Kommunalkredit: Freisprüche in einer fast endlosen Causa

Urteil. Nach sechs Jahren können der Ex-Kommunalkredit-Chef Reinhard Platzer und seine Mitangeklagten aufatmen.

Wien. „Ich bin müde, aber sehr erleichtert“, sagt der Ex-Vorstand der Kommunalkredit, Reinhard Platzer, der „Presse“. Wenige Stunden davor hatten ihn Richterin Nicole Rumpl und die Schöffen vom Vorwurf der Untreue und der Bilanzfälschung (nicht rechtskräftig) freigesprochen. Ebenso die anderen drei Angeklagten – Ex-Vorstand Leopold Fischer sowie die beiden Prokuristen. Und während am ersten Prozesstag, dem 2. Oktober 2014, der Verhandlungssaal zum Bersten voll war, waren nur vier Zuschauer – darunter auch Platzers Tochter – anwesend, als Rumpl erläuterte, dass es einfach keinen Grund für eine Verurteilung gebe.

22 Prozesstage lang hatte Staatsanwältin Beatrix Winkler versucht, Richterin und Schöffen vom Gegenteil zu überzeugen – ohne Erfolg.

Worum ging es bei dem Prozess? Die Kommunalkredit war eine Spezialbank, Spareinlagen verwaltete sie nie, dafür hatte sie keine Konzession. Ihr Kerngeschäft bestand darin, die öffentliche Hand zu finanzieren. Mit diesem lukrativen Geschäft wuchs sie binnen weniger Jahre zu einer mittelgroßen Bank. Besonders stark expandierte die Kommunalkredit ab dem Jahr 2005, nachdem die ÖVAG das Institut übernommen hatte. 2007 wies sie ein Bilanzvolumen von über 30 Milliarden Euro auf.

Die Lehman-Pleite, Bankenkrise und in weiterer Folge das Austrocknen des Geld- und Kapitalmarkts brachten die Bank in arge Probleme. Bis dahin hatte sich die Kommunalkredit aufgrund der guten Bonität bei anderen Banken zu sehr günstigen Konditionen refinanzieren können. Das änderte sich mit September 2008 schlagartig. Zusätzlich verloren die Wertpapiere der Bank massiv an Wert, was die Situation weiter verschärfte.

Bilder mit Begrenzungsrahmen
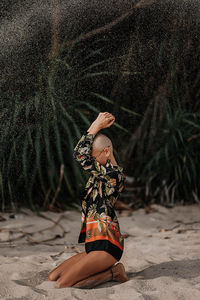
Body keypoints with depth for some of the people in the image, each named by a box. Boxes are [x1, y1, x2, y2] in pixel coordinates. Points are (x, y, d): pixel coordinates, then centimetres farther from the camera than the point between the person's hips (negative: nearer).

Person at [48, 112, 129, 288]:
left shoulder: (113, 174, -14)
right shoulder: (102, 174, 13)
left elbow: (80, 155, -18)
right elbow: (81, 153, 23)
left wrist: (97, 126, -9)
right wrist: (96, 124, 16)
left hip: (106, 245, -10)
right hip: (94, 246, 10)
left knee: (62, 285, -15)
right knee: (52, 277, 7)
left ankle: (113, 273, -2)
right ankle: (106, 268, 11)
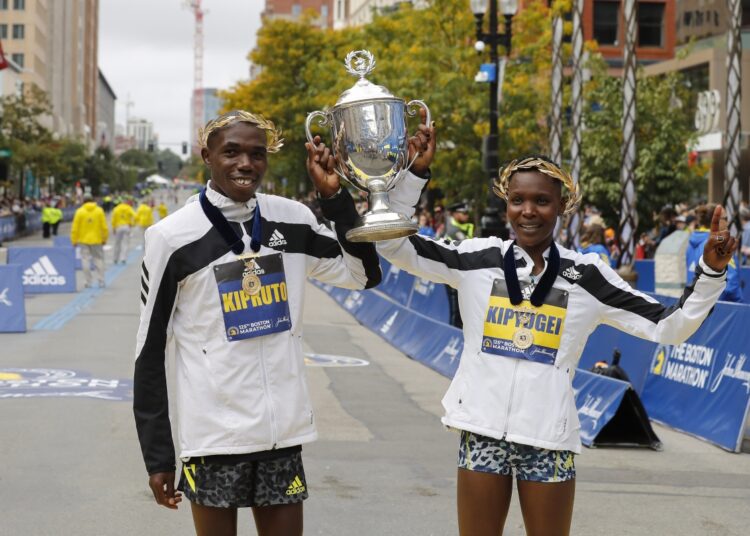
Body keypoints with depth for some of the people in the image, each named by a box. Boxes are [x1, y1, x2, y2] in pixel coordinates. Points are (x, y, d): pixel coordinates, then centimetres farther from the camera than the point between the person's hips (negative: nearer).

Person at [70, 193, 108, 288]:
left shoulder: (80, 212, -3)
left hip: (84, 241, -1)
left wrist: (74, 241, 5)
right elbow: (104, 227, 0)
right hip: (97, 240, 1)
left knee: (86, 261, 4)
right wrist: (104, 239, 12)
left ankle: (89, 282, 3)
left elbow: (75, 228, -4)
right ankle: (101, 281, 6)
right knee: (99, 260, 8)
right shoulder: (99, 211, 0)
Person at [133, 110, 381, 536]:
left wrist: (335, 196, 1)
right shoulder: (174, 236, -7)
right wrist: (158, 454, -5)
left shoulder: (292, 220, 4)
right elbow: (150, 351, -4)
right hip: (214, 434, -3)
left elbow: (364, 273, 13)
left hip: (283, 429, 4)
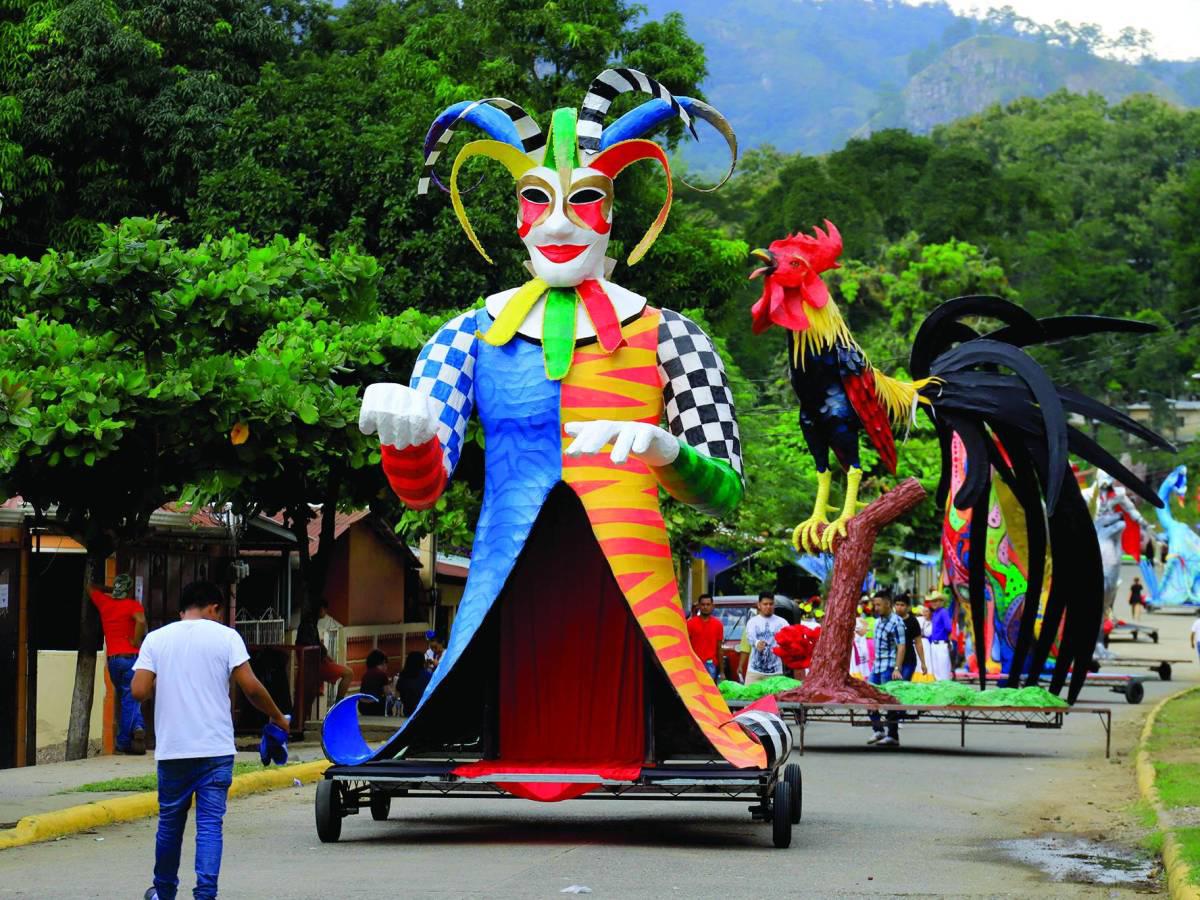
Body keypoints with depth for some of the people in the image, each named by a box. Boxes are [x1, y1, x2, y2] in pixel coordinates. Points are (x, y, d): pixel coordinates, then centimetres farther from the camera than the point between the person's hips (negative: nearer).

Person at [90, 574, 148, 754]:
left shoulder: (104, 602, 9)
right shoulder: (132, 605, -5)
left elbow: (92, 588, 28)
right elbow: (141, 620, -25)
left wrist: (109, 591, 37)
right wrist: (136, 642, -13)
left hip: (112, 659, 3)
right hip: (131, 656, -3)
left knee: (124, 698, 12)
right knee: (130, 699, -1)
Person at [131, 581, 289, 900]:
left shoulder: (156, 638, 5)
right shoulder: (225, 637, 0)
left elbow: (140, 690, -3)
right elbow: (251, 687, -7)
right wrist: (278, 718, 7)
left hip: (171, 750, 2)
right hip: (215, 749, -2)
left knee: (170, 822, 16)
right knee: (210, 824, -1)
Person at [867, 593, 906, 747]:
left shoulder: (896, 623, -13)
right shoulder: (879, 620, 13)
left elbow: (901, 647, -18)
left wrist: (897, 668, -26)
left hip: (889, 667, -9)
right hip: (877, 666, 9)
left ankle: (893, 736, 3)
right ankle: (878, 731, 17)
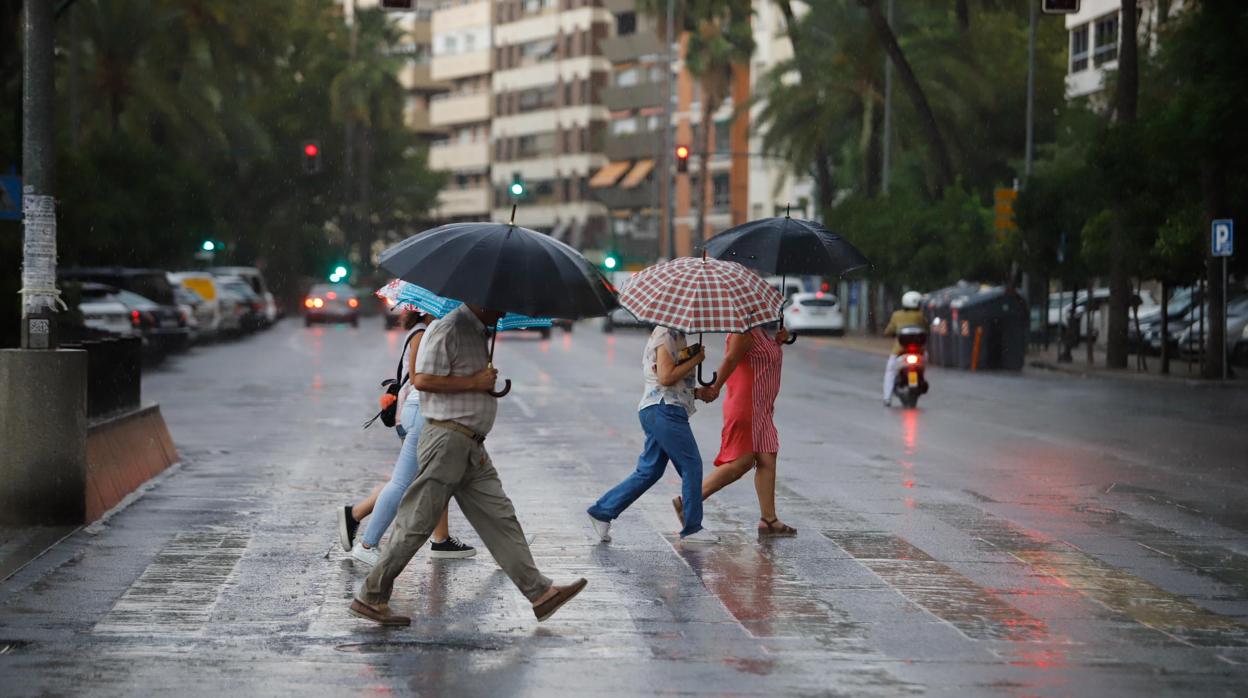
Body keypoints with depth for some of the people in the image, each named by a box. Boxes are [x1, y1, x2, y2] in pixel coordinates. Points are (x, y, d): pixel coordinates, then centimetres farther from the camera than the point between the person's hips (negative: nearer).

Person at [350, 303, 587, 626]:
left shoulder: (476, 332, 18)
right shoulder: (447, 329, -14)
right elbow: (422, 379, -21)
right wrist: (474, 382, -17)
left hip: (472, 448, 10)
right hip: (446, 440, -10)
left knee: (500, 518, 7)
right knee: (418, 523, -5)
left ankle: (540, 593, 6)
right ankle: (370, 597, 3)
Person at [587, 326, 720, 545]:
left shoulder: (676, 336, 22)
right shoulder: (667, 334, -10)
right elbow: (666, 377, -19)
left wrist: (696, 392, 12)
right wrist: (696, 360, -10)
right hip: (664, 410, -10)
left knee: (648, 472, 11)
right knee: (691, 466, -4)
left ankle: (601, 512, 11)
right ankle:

> **AUFGABEN**:
(A) Schreiben Sie aus den Datensätzen die Zeilen unverändert ab, beginnend mit der Zeile mit „right shoulder: (667, 334, -10)“ und weiter bis einschließlich zum Ende der Datensätze.
(B) Führen Sie den Artikel über den Kommunalkredit-Prozess im Anschluss an seinen letzten Satz weiter.
Der Text und die Datensätze sind voneinander getrenntes Material.

> **NUMMERIERTE ANTWORTEN**:
(A)
right shoulder: (667, 334, -10)
right elbow: (666, 377, -19)
left wrist: (696, 392, 12)
right wrist: (696, 360, -10)
right hip: (664, 410, -10)
left knee: (648, 472, 11)
right knee: (691, 466, -4)
left ankle: (601, 512, 11)
right ankle:

(B)
Cora KG war geprüft

Auf die prekäre Lage reagierten die beiden Vorstände, nachdem ihnen der Aufsichtsrat nahegelegt hatte, etwas zu tun, um die starken Kursschwankungen der Papiere in der Bilanz zu reduzieren. Die Vorstände entschieden sich dazu, die Kommanditgesellschaft Cora zu gründen, um die volatilen Wertpapiere dorthin auszulagern. Dieses Modell hatten sich nicht die beiden Vorstände und ihre Prokuristen erdacht, sondern Deloitte Deutschland und die Dresdner Bank, die es bereits mehrfach praktiziert hatten. Als die Konstruktion stand, wurden sowohl Deloitte Deutschland als auch der Wirtschaftsprüfer der Bank, die KPMG, mit einer Prüfung beauftragt. Beide hatten an dem KG-Modell nichts auszusetzen.

Nicht so die Staatsanwaltschaft, sie warf Platzer und seinen Kollegen vor, der Kommunalkredit bei der Auslagerung der Papiere an die Zweckgesellschaft Cora KG Zinsverluste verursacht zu haben. Ein weiterer Punkt der Anklage stützte sich auf die Vergabe eines Kredites von acht Mio. Euro, den die Kommunalkredit der Cora KG zu einem Zeitpunkt gewährt habe, zu dem diese sich bereits in wirtschaftlicher Schieflage befunden haben soll. Im Wesentlichen stützte Staatsanwältin Winkler ihre Vorhalte auf ein Gutachten des Sachverständigen Gerhard Altenberger.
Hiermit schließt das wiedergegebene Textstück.